Momodu, a journalist cum philanthropist said during a popular TV programme, Teju Babyface  Show that Nigeria, the most populous black nation in the world, needs a leader in character like Chairman Mao. According to him, the present crops of Nigerian leaders are too detached from the people they are ruling, hence huge gaps between the rich and the poor.

“I found it difficult to see how our rulers behave. Even from the way they dress in the public you will see that they don’t possess the comfortability and character of leaders who could rule very well. The way they wear their ‘agbada’ even if they seat down to sign documents, you will see how they are uncomfortable.

” I will love to see the character of Chairman Mao in our leaders. Our President should live a simple life. Can we see him wearing simple shirt and jeans to be freed? Our problems in this country lies in the kind of leaders we have,” he said.

While speaking on his travails during the draconian reign of former Nigerian Head of State, General Sani Abacha, Momodu, whose Ovation International,  has been given publicity to people from all over the world, mainly in Africa, said that what happened to him was an experience he would never forget easily in life, adding that living in exile was a worse experience than being in jail at home.

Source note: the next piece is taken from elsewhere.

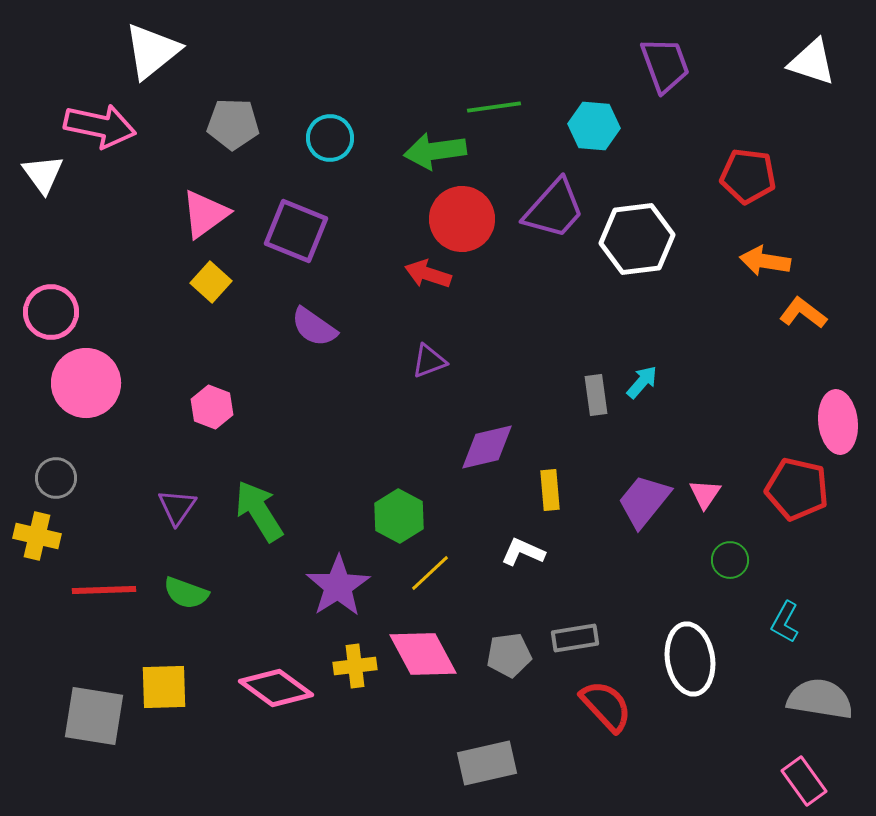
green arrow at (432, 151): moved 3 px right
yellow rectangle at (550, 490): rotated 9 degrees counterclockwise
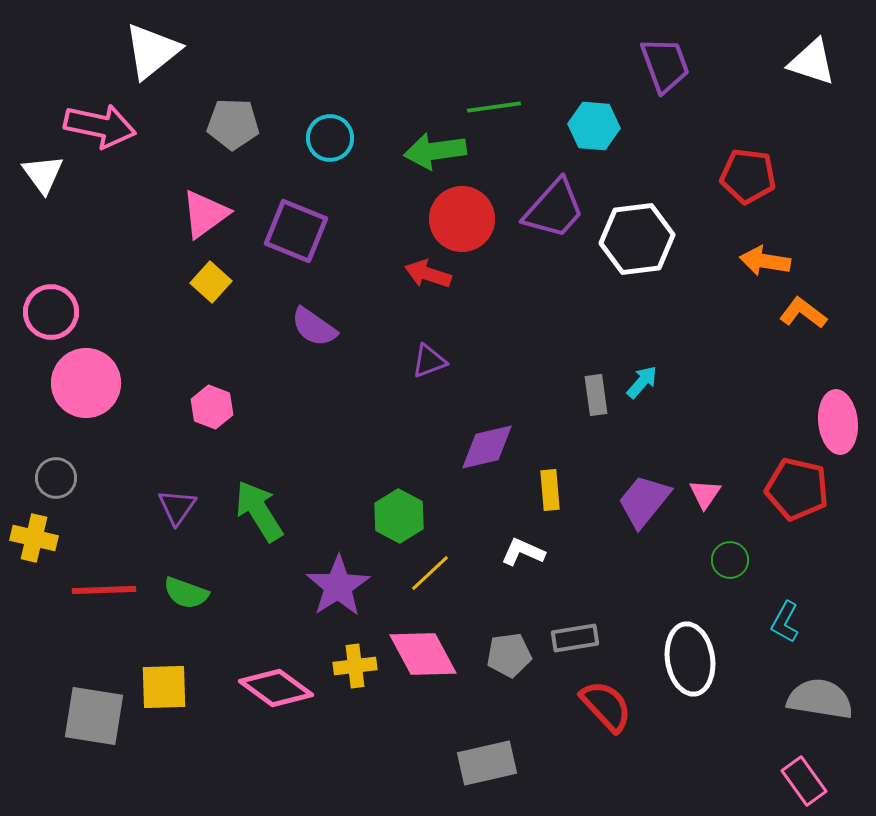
yellow cross at (37, 536): moved 3 px left, 2 px down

“I have to run for my life in July 1995 when it became evident that Abacha’s men were closing in on me that time. I could remember that day when I was coming home when my wife met me on the road to tell me that some people had come to our house to look for me. I had no choice than to flee.

“I spent some couple of day in my bunker in Ikeja to strategise on how best to get out of the country. I disguised like a local farmer to beat the security network at Seme border to escape through to Cotonou in Benin Republic.

“I could remember, after crossing the border to Cotonou, when I looked back to Nigeria, tears ran down in my eyes because I felt the anguish and pain that I was leaving my country to unknown destinations. I left a wife and a little child back home in Nigeria.

“It’s not easy living in an exile. I think it’s even worse than being put in a prison. It is very easy to quickly adapt to life inside prison that adapt to life in exile.

” I could also remember that I was able to get use to life inside the custody I was confined to at Alagbon in Lagos during one of my arrests when Ibrahim Babangida was in power. The cell in Alagbon was nicknamed ‘Kalakuta Republic’, an entirely different ‘country’ inside the country called Nigeria.

“The cell had its own set of rules and regulations. Its own Inspector General of Police and President. Immediately you are put inside the cell, you would be made to recite a national anthem and pledge different from that of Nigeria. Despite that the cell was a confinement, I still found it very easy to adapt to life in the cell than living in exile,” said Momodu.